7. A method for detecting ethyl maltol in edible oil is characterized by comprising the following steps:
preparing a sample to be detected through edible oil to be detected, and preparing a standard sample containing ethyl maltol with the concentration being a safety standard threshold concentration;
a pretreatment step, namely enriching the polar substances in the sample to be detected to obtain a detection sample; preferably, the enrichment is to extract the sample to be tested by using a polar solvent, and the polar solvent is selected from acetonitrile or methanol;
detecting, namely testing the detection sample and the standard sample by combining gas chromatography and mass spectrometry, wherein a weak-polarity chromatographic column is used in the gas chromatography, and the mass spectrometry adopts a characteristic selection ion monitoring Scanning (SIM) working mode; preferably, the weakly polar chromatography column is selected from phenyl-modified dimethylpolysiloxane, and/or the mass spectrum is a single quadrupole mass spectrum;
and judging, if the result of the detecting step shows that the detection concentration of the ethyl maltol in the sample to be detected is greater than the safety standard threshold concentration, replacing a weak polarity chromatographic column in a gas chromatograph with a strong polarity chromatographic column or connecting the weak polarity chromatographic column with the strong polarity chromatographic column in series, and testing by combining with the mass spectrum so as to carry out quantitative or qualitative detection on the sample to be detected again.

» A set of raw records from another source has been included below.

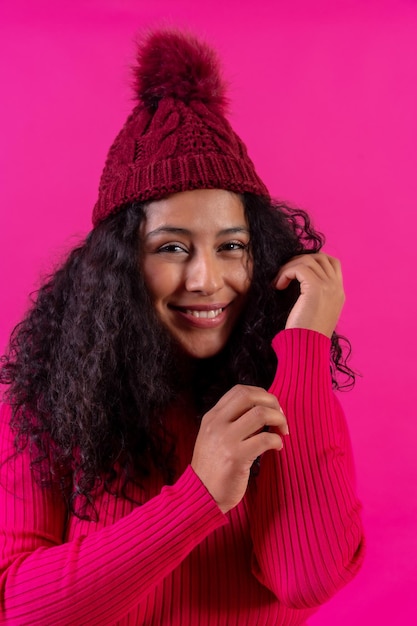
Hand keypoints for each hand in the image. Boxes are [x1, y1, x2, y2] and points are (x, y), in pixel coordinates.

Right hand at [191, 385, 287, 513]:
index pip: (239, 391)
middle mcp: (217, 424)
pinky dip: (277, 441)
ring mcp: (225, 440)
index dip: (261, 394)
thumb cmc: (213, 469)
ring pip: (261, 414)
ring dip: (279, 420)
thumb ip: (232, 422)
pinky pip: (266, 439)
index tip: (271, 407)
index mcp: (212, 417)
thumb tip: (262, 411)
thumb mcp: (213, 438)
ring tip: (282, 432)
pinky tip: (278, 448)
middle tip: (281, 417)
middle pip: (250, 396)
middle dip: (272, 402)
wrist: (201, 496)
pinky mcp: (236, 457)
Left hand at [274, 253, 344, 337]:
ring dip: (289, 267)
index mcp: (339, 293)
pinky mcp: (315, 288)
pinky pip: (298, 268)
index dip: (312, 261)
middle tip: (284, 273)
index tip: (295, 271)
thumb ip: (314, 296)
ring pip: (307, 261)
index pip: (332, 263)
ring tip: (278, 282)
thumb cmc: (305, 335)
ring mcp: (328, 286)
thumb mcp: (315, 313)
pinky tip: (278, 286)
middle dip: (299, 260)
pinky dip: (285, 273)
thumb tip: (297, 281)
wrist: (306, 348)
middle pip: (320, 257)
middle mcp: (337, 288)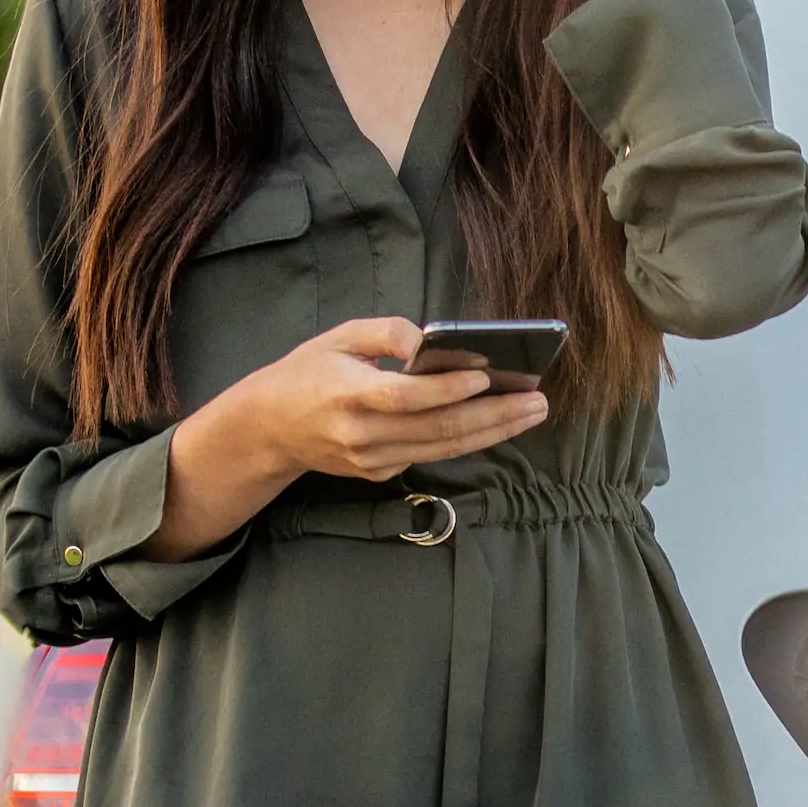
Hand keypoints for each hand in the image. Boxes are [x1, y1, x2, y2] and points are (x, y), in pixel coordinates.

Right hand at [190, 317, 553, 492]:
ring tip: (531, 412)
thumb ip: (386, 333)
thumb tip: (432, 340)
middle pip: (439, 429)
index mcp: (348, 395)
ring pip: (444, 448)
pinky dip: (468, 439)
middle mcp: (362, 435)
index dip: (447, 389)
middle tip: (537, 399)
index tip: (487, 375)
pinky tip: (498, 423)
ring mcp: (372, 460)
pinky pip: (431, 455)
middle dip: (494, 414)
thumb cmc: (307, 372)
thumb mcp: (338, 337)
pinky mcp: (379, 473)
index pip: (406, 397)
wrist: (270, 428)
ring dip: (493, 431)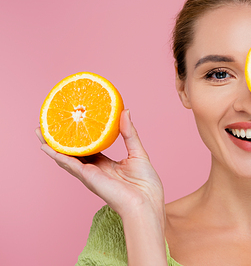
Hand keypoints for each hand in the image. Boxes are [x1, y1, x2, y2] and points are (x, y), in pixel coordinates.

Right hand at [36, 110, 164, 218]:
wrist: (145, 203)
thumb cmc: (146, 184)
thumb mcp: (138, 152)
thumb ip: (129, 133)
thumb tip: (125, 111)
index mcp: (106, 165)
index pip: (89, 148)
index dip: (80, 137)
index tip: (74, 123)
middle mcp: (95, 170)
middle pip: (73, 153)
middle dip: (60, 140)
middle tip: (48, 125)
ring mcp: (89, 174)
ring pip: (66, 158)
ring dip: (52, 146)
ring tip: (40, 132)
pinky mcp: (88, 177)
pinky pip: (70, 164)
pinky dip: (57, 155)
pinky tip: (46, 147)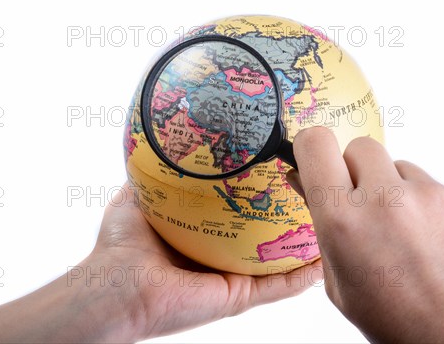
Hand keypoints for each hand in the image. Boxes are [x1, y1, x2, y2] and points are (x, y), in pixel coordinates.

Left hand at [0, 184, 320, 342]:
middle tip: (307, 190)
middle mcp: (217, 257)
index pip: (234, 214)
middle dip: (283, 217)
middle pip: (259, 237)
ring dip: (301, 244)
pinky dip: (303, 274)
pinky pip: (278, 286)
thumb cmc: (120, 245)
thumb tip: (158, 146)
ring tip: (325, 218)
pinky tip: (323, 255)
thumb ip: (153, 175)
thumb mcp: (136, 197)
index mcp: (198, 235)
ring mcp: (230, 278)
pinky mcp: (238, 296)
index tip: (274, 172)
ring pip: (276, 261)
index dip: (254, 195)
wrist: (117, 286)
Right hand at [286, 127, 443, 342]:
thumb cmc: (393, 316)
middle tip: (360, 202)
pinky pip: (428, 185)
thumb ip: (322, 221)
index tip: (314, 157)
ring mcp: (427, 197)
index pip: (316, 144)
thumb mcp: (337, 275)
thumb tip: (304, 179)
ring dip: (392, 188)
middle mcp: (385, 199)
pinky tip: (425, 237)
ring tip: (400, 230)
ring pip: (397, 166)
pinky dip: (422, 204)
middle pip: (359, 147)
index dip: (312, 148)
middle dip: (354, 169)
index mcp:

8. The method according to claim 7, wherein in the step of determining, if the peak area corresponding to the mass spectrometric quantification ion 140 ion in the test sample is larger than the peak area corresponding to the standard sample quantification ion 140 ion, the detected concentration of ethyl maltol in the test sample is considered to be larger than the safety standard threshold concentration.
9. The method according to claim 7 or 8, wherein in the step of detecting, the temperature rise program of the gas chromatograph comprises raising the temperature to not more than 160 ℃ at a speed of 3-7 ℃/min and keeping the temperature for not more than 15 min; then heating to 190-210 ℃ at the speed of 8-12 ℃/min, and keeping for 0.5-2 min; and then heating to 230-255 ℃ at a speed of 25-35 ℃/min and keeping for 1-3 min.
10. A method according to any of claims 7 to 9, characterized in that the method has one or more of the following features:
the safety standard threshold concentration is 25 mug/Kg;
the series connection mode of the weak polarity chromatographic column and the strong polarity chromatographic column comprises that the weak polarity chromatographic column is connected in series in front of and/or behind the strong polarity chromatographic column;
the re-performing of the quantitative or qualitative detection comprises using the detection method according to any one of claims 1 to 3.